(Beginning of EXCERPTED PASSAGE)

Self-reliance and sustainability in the 21st century.
I have schizophrenic musical tastes that run the gamut from the 70s Rock and Roll of my youth to some jazz, pop, and almost anything in between. Lady Gaga and Katie Perry are awesome. My father invited Michelle and me to the Kingston Symphony with him last spring for their “Opera” afternoon. I know, I know, you’re thinking “Opera”? What a snob! Well it wasn’t real opera. It was Opera’s “greatest hits,” and most of us can easily recognize opera music that we’ve heard in TV commercials and movies. I learned to love opera from the Bugs Bunny cartoons. The cartoon where Bugs Bunny is shaving Elmer Fudd with a straight razor uses Rossini’s “Barber of Seville” as the music. There were lots of opera songs used in cartoons. I don’t think I could sit through a 3-hour long marathon of one opera, but the greatest hits, sung in part by Julie Nesrallah from CBC Radio 2, were really enjoyable.
My daughter, who’s doing archeological digs around Ontario, has learned to enjoy country music while driving around in a van with her work crew. As much as I like to kid her about listening to Country, some of this stuff isn’t too bad. I started liking the Dixie Chicks when Natalie Maines told George Bush that as a mother she didn’t approve of young men dying in a needless war. And I liked Tim McGraw’s “Live Like You Were Dying”
Recently my daughter Katie pointed me to the most important song I’ve heard in a long time. It’s called “On the Combine” by High Valley. Check it out here.
Wow … it’s the best song and video ever. It speaks to my obsession with combine harvesters that started this summer when I grew my own wheat. I center my diet around grains ... breads, pasta, pizza, subs, waffles… all my favorite foods begin with wheat. Sorry Atkins’ Diet followers, but I haven’t gained a pound since high school. Guess it’s my metabolism. So after growing wheat and finding out what an insane amount of work it is I gained a huge appreciation for what most of us never think about when we’re getting that bagel from the coffee shop in the morning… it’s a miracle any of us can afford one! The economies of scale that industrial agriculture have achieved and the standard of living it has provided to all of us is truly the pinnacle of human endeavor. It’s not putting a man on the moon and it’s not getting 5,000 songs on a iPod the size of a cigarette lighter - nope, it’s the miracle of feeding 6 ½ billion people! In North America an increasingly smaller portion of the population works to feed the rest of us. And a growing percentage of the population is awfully dependent on a group they often hold in distain. Sort of a “Blue State” versus “Red Sate” thing.

(End of EXCERPTED PASSAGE)
(Beginning of DATASET CONTENT)

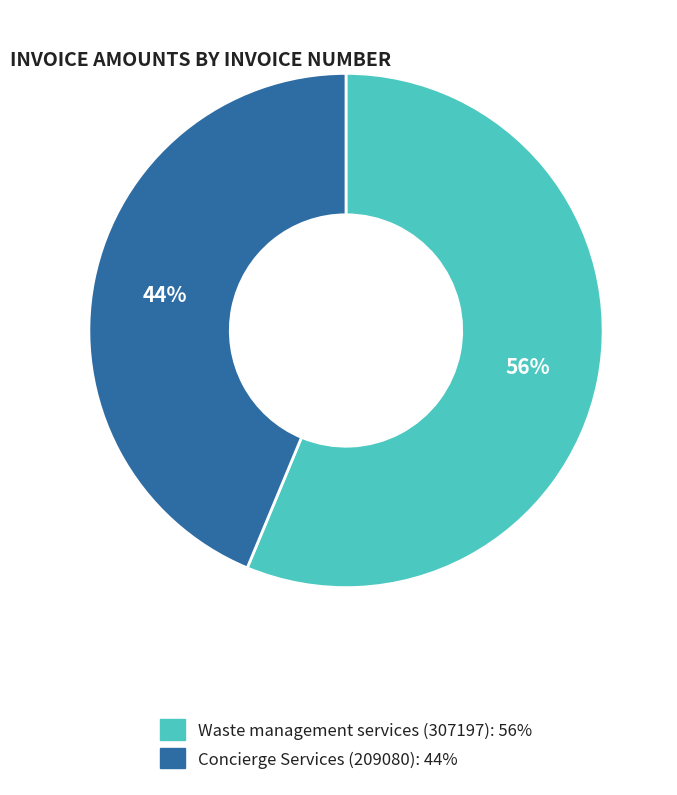

To the nearest percent, what is the combined percentage of Waste management services (307197): 56% and Concierge Services (209080): 44%?

100%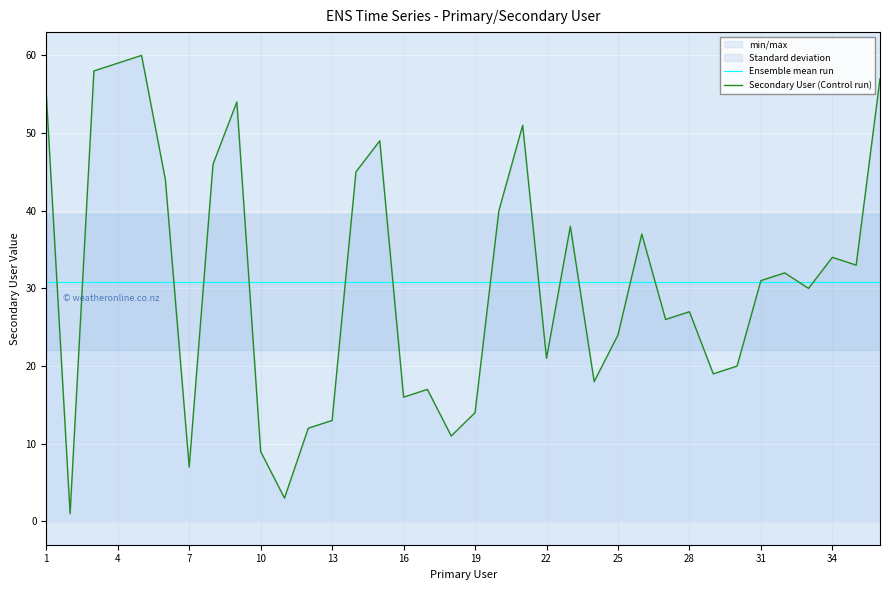

The value of Ensemble mean run at 34 is 49.0. True or false?

False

(End of DATASET CONTENT)

WORK TO COMPLETE:
[1] Name each food in the list that follows "I center my diet around grains" in the post about music and growing wheat.
[2] Please pick up the post about music and growing wheat right after its final sentence and carry it forward.

ANSWERS TO THE EXERCISES:
[1] breads, pasta, pizza, subs, waffles

[2]
Being a city refugee (cidiot) who now lives in a farming community I’ve been on both sides of the city/country divide and I’ve got to tell you that I’d rather spend time with people who grow food than people who program “apps” for smart phones. You might go into withdrawal if you’re out of cell service coverage and can’t plug into the matrix, but you can’t go very long without food. Most of us don’t grow it ourselves and are very indebted to the people who do. I guess this is why this song really resonates with me… “... every time I climb that ladder, takes me back to things that matter.” Harvesting wheat matters. “Workin’ real hard to keep it in a straight line, nothin’ you can do but pray for the sun to shine…” While you’re frolicking on the beach on a summer’s day some farmer’s blood pressure is through the roof wondering if the sun will hold so he can get that crop harvested. This country music talks about important stuff.
In my small town we have farmers and we have city refugees and often the two don’t mix. City refugees eat at “The Bakery.” Farmers eat at “The Corner Store.” At the lunch counter at The Corner Store you’d better be able to hold your own talking about the price of beef or how the hay harvest has been or you’re out of your element. I always feel a bit like a fish out of water at The Corner Store. That was until we had a workshop about “switchgrass” a couple of winters ago here in Tamworth. Farmers around here mostly produce beef and the prices have been low for years. Switchgrass is a perennial grass that converts sunlight into biomass very efficiently and can be grown to pelletize and burn for heat. As natural gas and other fossil fuel prices continue to rise, switchgrass could be a great crop. For my part of the presentation I discussed where we are in terms of energy in North America.
Later in the day I was in “The Corner Store” and a local farmer and township councilor called me over to talk about switchgrass. When we were finished another farmer on the other side of the counter called me over to talk about putting solar panels on his barn. Look at me! The farmers want to talk to me! It’s like when you were a kid and you came home with that artwork or that assignment that you got a great mark on and you were just bustin’ to show it to your parents. Back in 1986 in my former life in computer sales I was asked to speak at a computer conference about electronic publishing systems. Desktop publishing systems were new to the marketplace and I was selling them. The speaker just before me was Bill Gates from Microsoft. That seemed pretty cool at the time, but it doesn’t hold a candle to my day at The Corner Store when real farmers wanted to talk to me. “Hey mom, look at me, the cool guys what me to hang out with them!”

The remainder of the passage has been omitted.